== Work request ==
Write out the passage on the COBE satellite below, between "NASA accepted the" and "Astronomical Satellite (IRAS).", inclusive.

NASA accepted the proposal provided that the costs be kept under US$30 million, excluding launcher and data analysis. Due to cost overruns in the Explorer program due to IRAS, work on constructing the satellite at Goddard Space Flight Center (GSFC) did not begin until 1981. To save costs, the infrared detectors and liquid helium dewar on COBE would be similar to those used on the Infrared Astronomical Satellite (IRAS).

COBE was originally planned to be launched on a Space Shuttle mission STS-82-B in 1988 from Vandenberg Air Force Base, but the Challenger explosion delayed this plan when the Shuttles were grounded. NASA prevented COBE's engineers from going to other space companies to launch COBE, and eventually a redesigned COBE was placed into Sun-synchronous orbit on 18 November 1989 aboard a Delta launch vehicle.

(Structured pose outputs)

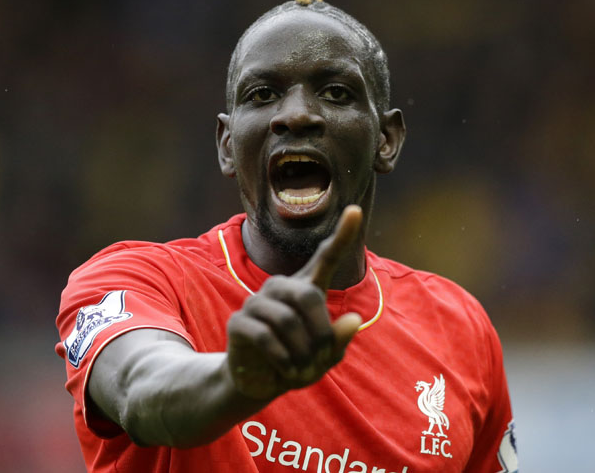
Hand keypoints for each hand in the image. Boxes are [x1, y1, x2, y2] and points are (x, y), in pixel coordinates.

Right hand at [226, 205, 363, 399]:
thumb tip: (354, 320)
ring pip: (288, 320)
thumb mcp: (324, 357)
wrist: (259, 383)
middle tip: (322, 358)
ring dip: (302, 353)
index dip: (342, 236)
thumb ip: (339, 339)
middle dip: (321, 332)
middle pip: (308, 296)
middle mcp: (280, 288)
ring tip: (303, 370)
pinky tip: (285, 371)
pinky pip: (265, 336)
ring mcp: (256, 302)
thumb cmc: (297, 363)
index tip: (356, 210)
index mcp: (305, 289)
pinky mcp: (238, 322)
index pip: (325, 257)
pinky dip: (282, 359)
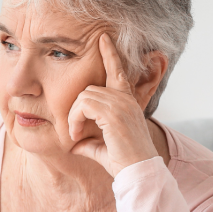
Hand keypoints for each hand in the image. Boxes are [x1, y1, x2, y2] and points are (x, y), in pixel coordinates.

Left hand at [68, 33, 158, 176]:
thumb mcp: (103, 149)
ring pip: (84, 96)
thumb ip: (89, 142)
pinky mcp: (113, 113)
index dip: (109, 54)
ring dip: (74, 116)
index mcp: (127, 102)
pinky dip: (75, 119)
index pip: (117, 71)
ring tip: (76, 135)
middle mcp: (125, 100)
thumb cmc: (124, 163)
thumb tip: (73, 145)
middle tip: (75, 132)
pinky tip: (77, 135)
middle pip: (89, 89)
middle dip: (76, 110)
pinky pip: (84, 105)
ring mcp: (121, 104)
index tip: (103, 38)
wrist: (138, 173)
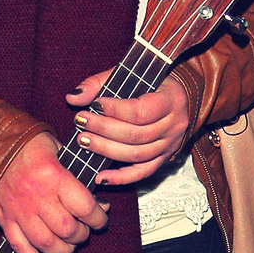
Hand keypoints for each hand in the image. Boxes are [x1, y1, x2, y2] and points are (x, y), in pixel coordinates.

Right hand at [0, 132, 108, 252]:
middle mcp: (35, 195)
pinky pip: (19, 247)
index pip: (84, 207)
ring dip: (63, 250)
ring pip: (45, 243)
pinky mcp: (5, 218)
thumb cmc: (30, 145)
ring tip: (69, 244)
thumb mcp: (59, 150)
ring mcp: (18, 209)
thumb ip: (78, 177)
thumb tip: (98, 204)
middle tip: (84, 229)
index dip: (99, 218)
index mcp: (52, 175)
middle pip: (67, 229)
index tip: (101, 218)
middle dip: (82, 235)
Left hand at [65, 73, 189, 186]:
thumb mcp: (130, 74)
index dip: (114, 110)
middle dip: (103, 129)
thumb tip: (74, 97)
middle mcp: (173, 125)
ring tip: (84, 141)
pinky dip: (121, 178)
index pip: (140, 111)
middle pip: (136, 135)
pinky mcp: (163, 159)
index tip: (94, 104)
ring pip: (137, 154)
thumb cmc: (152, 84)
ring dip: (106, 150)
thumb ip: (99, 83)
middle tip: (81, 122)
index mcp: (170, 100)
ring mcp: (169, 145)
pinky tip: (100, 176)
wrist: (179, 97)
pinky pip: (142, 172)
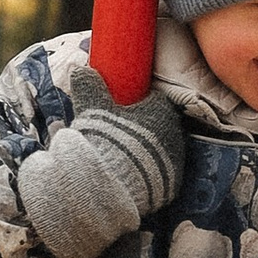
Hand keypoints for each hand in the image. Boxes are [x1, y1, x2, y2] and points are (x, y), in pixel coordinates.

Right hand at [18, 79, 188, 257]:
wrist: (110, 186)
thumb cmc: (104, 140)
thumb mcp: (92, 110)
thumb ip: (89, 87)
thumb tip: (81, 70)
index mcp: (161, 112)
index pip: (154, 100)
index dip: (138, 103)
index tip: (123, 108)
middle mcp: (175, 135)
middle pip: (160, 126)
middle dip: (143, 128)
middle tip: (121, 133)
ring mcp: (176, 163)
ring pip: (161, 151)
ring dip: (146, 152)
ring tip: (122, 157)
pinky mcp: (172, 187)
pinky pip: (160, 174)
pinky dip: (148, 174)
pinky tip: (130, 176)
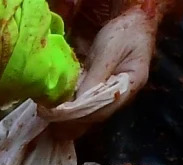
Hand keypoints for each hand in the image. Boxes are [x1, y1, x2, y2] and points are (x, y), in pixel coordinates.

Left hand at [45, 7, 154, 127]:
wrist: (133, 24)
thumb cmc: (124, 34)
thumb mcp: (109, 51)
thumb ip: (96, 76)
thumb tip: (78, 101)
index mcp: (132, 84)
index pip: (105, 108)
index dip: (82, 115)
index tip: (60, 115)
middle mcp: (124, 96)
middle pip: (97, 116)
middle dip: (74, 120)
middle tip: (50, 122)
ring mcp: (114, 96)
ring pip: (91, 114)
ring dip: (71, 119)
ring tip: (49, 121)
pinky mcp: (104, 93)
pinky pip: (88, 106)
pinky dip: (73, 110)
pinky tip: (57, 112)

== Output ==
NASA accepted the proposal provided that the costs be kept under US$30 million, excluding launcher and data analysis. Due to cost overruns in the Explorer program due to IRAS, work on constructing the satellite at Goddard Space Flight Center (GSFC) did not begin until 1981. To save costs, the infrared detectors and liquid helium dewar on COBE would be similar to those used on the Infrared Astronomical Satellite (IRAS).